Opinião

O ministro Gilmar Mendes tem razão ao questionar Moro sobre o foro privilegiado?

Redação DM

Publicado em 15 de novembro de 2016 às 00:30 | Atualizado há 9 anos

Sempre se diz que o juiz deve falar apenas nos autos e nunca emitir opinião. Aliás, a própria Lei Orgânica da Magistratura Nacional (Loman) prescreve, num dos incisos do artigo 36, que é vedado ao magistrado manifestar, por qualquer meio de comunicação, opinião sobre processo pendente de julgamento, seu ou de outrem, ou juízo depreciativo sobre despachos, votos ou sentenças, de órgãos judiciais, ressalvada a crítica nos autos e em obras técnicas ou no exercício do magistério.

Isto não se aplica a assuntos em tese, não vinculados a processos em andamento, tanto que alguns juízes emitem opinião sobre temas que estão a merecer esclarecimentos.

==============================

__Tarefa proposta a__. Devolva sem nenhuma alteração as linhas das entradas que vão da linha com "Cordoba: 09:35 -> 09:39" até o fim das entradas, com as duas pontas incluídas. Deixe as imagens fora da resposta.
O texto e as entradas não têm nenhuma relação entre si.

==============================

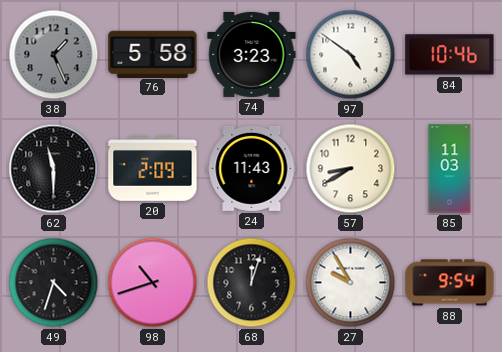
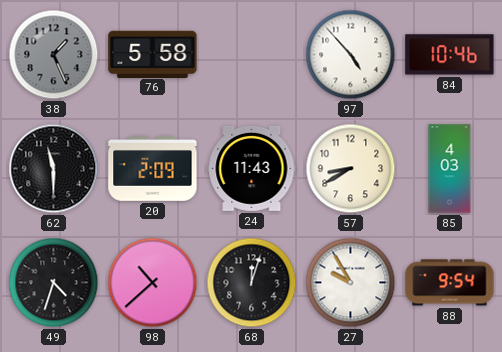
74: 3:23 -> none
97: 4:51 -> 4:53
85: 11:03 -> 4:03
98: 10:42 -> 10:38
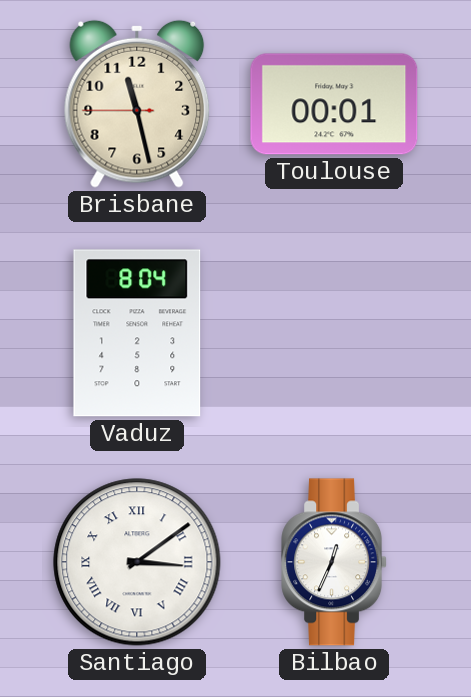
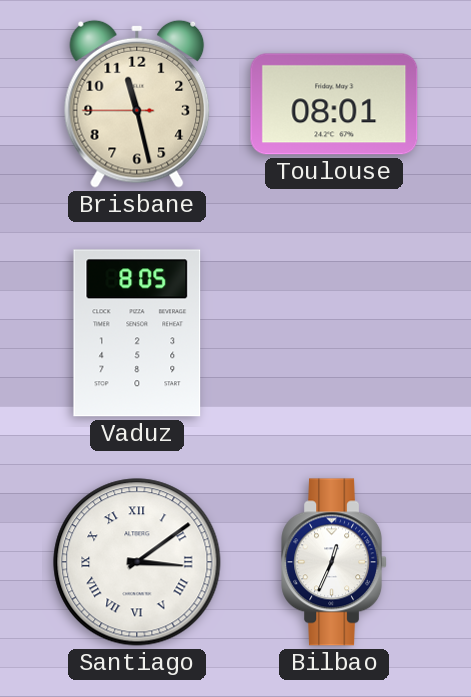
Toulouse: 00:01 -> 08:01
Vaduz: 8:04 -> 8:05
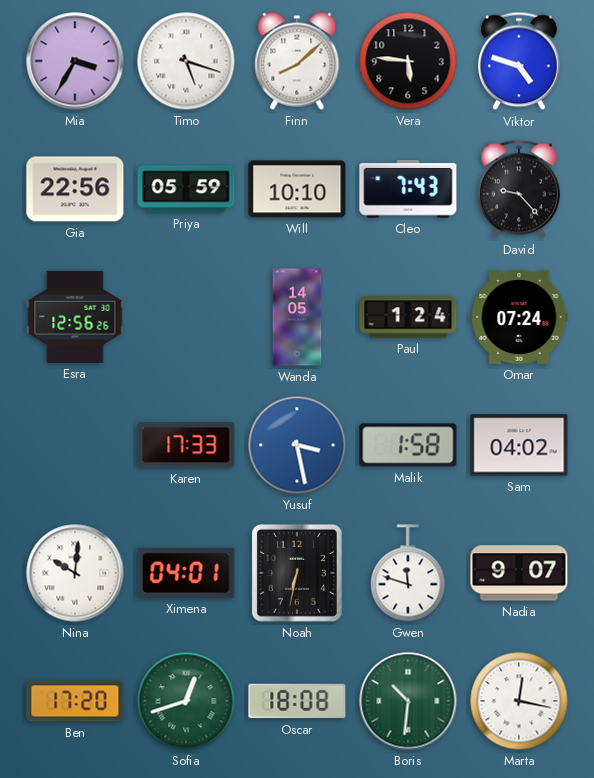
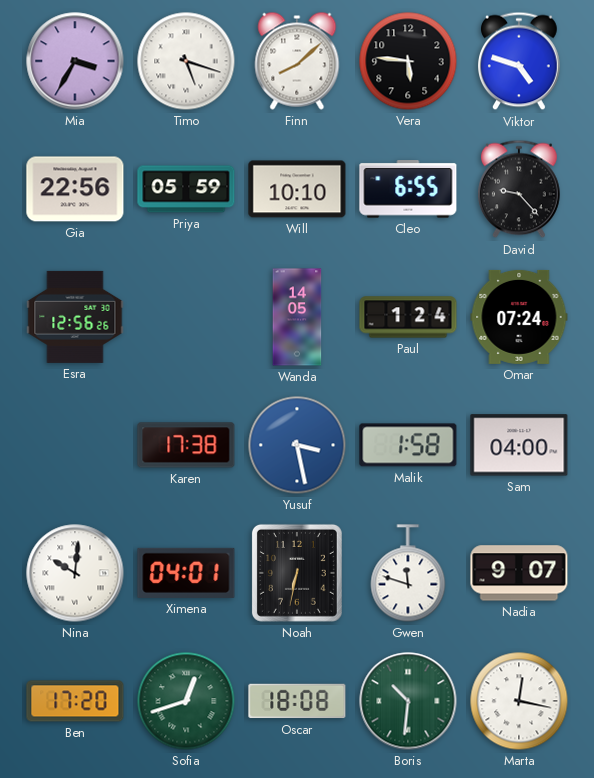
Cleo: 7:43 -> 6:55
Karen: 17:33 -> 17:38
Sam: 04:02 -> 04:00
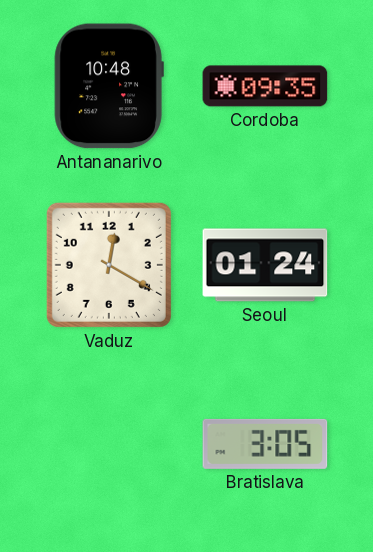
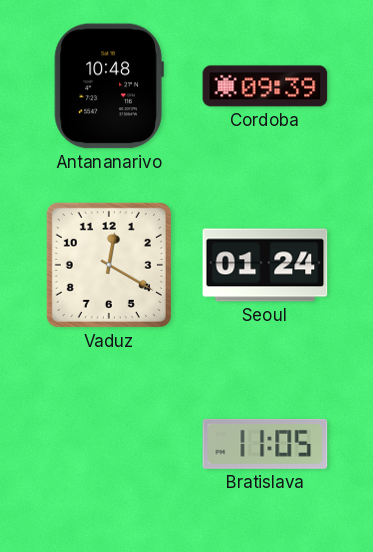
Cordoba: 09:35 -> 09:39
Bratislava: 3:05 -> 11:05
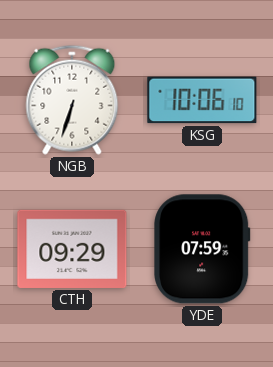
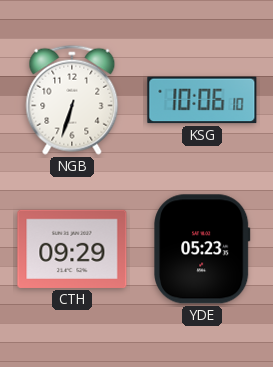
YDE: 07:59 -> 05:23
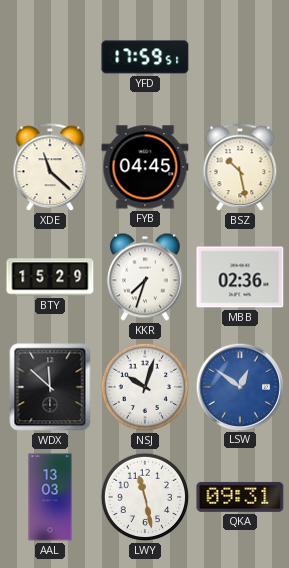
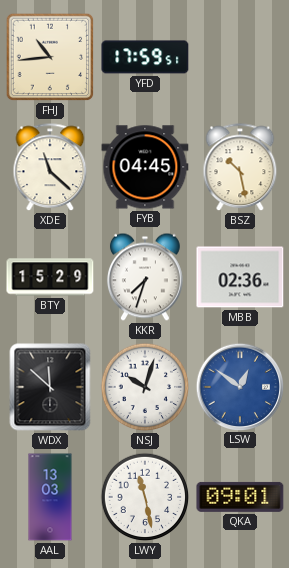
FHJ: none -> 10:44
QKA: 09:31 -> 09:01
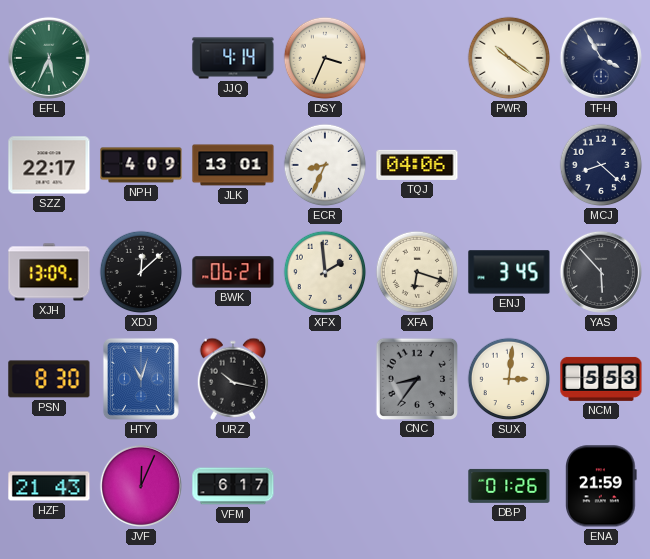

==============================

__Tarefa proposta b__. Diga se cada afirmação concorda com o texto sobre a opinião de juízes, respondendo sim ou não e citando literalmente as palavras do texto que decidem: (i) a Loman proíbe o magistrado de manifestar opinião sobre processo pendente de julgamento; (ii) essa proibição vale também para assuntos em tese, não vinculados a processos; (iii) a proibição aparece no artigo 36 da Loman.

__Resposta a__.
Cordoba: 09:35 -> 09:39
Bratislava: 3:05 -> 11:05
YDE: 07:59 -> 05:23
FHJ: none -> 10:44
QKA: 09:31 -> 09:01

__Resposta b__.
(i) Sim: "é vedado ao magistrado manifestar, por qualquer meio de comunicação, opinião sobre processo pendente de julgamento".
(ii) Não: "Isto não se aplica a assuntos em tese, não vinculados a processos em andamento".
(iii) Sim: "num dos incisos do artigo 36".